— Problem description —
Work through the entries below and show every line in which "available" is found.

— The data —

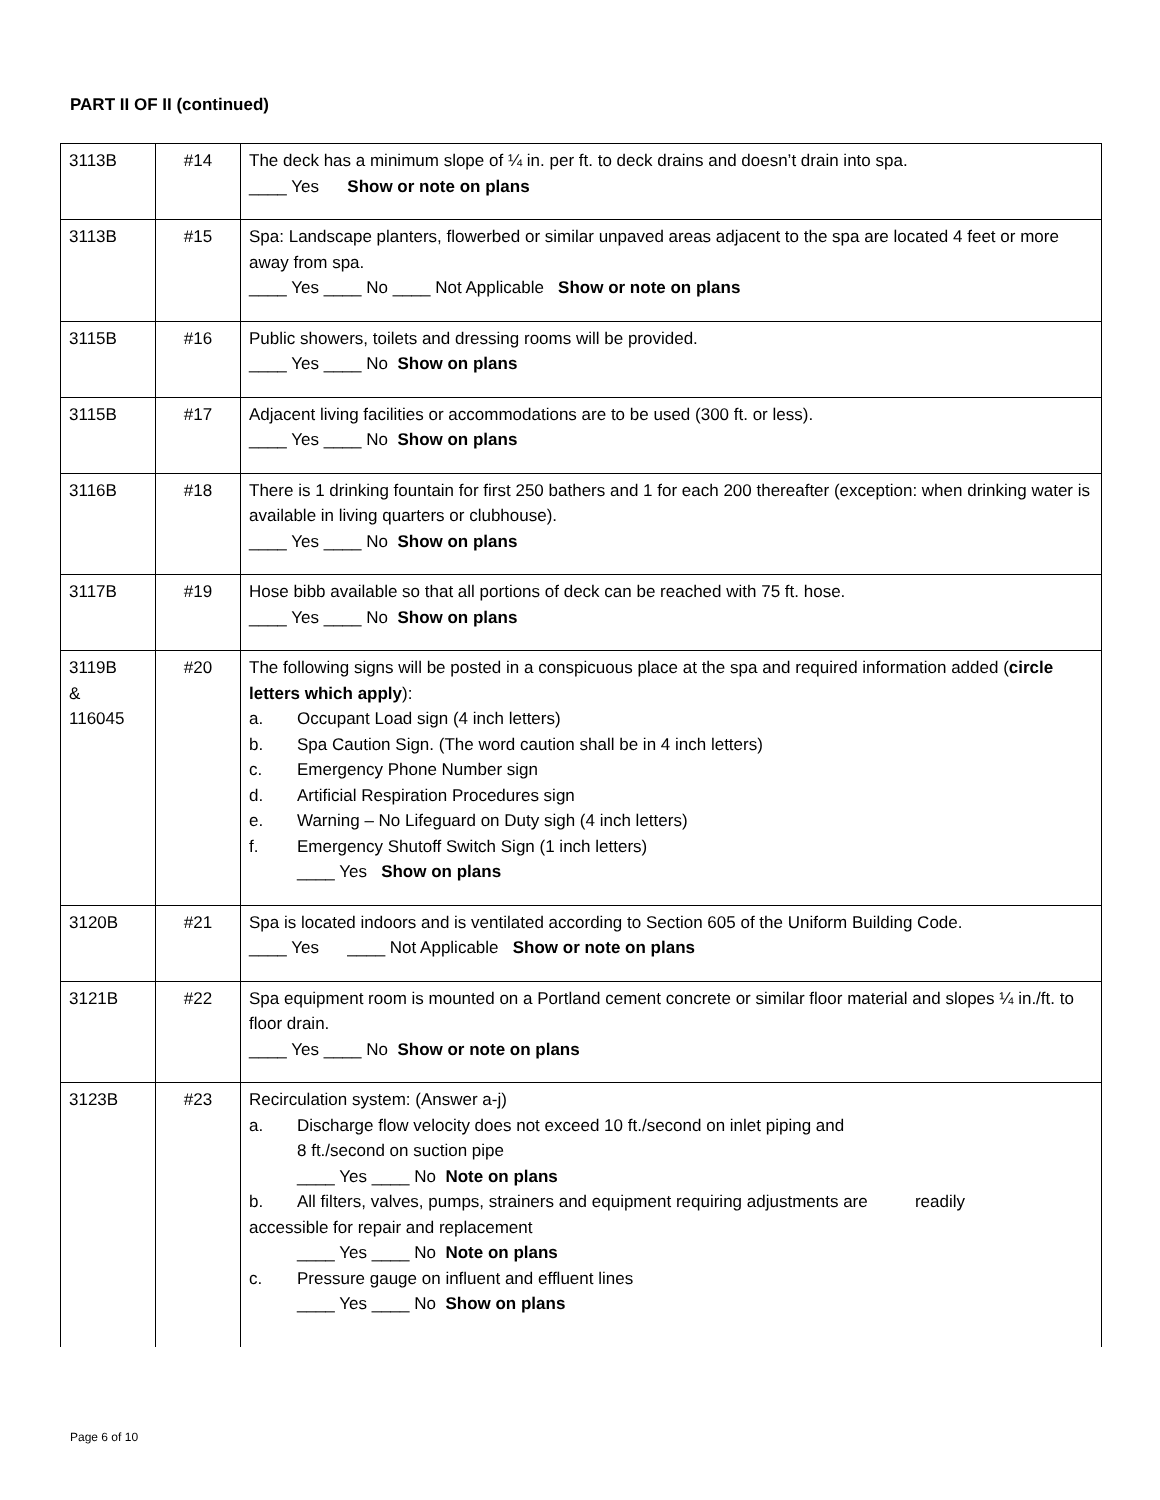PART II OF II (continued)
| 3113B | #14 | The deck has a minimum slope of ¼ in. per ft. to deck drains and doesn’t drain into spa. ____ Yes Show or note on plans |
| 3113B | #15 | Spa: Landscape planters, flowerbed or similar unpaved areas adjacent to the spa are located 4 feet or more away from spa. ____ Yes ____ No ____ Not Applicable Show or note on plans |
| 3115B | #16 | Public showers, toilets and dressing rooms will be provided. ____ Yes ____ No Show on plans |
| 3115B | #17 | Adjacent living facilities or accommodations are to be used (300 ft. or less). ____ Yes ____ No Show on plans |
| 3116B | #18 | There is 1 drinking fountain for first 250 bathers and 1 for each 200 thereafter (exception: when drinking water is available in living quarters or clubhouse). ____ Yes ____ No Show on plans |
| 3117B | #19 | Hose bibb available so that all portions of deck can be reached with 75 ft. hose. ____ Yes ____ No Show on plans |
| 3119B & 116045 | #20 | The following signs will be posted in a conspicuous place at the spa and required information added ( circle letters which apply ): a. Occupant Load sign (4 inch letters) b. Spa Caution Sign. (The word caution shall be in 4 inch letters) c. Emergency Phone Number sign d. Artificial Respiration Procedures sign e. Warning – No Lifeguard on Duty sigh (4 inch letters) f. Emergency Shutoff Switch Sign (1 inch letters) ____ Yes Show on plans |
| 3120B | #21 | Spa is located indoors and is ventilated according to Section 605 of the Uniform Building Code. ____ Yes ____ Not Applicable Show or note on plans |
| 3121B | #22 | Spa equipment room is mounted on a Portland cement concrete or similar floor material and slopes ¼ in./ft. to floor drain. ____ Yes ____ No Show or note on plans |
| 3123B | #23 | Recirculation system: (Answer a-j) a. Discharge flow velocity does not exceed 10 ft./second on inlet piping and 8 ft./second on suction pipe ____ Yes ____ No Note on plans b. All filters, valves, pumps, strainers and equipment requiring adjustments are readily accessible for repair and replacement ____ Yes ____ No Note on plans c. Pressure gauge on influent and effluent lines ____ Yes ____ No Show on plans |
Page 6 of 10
...
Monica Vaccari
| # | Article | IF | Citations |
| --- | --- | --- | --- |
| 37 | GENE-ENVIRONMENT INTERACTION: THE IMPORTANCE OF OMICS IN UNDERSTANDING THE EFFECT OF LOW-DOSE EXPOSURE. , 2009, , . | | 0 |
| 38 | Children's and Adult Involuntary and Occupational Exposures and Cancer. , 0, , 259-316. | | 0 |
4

— Answer to this exercise —
| 3116B | #18 | There is 1 drinking fountain for first 250 bathers and 1 for each 200 thereafter (exception: when drinking water is available in living quarters or clubhouse). ____ Yes ____ No Show on plans |
| 3117B | #19 | Hose bibb available so that all portions of deck can be reached with 75 ft. hose. ____ Yes ____ No Show on plans |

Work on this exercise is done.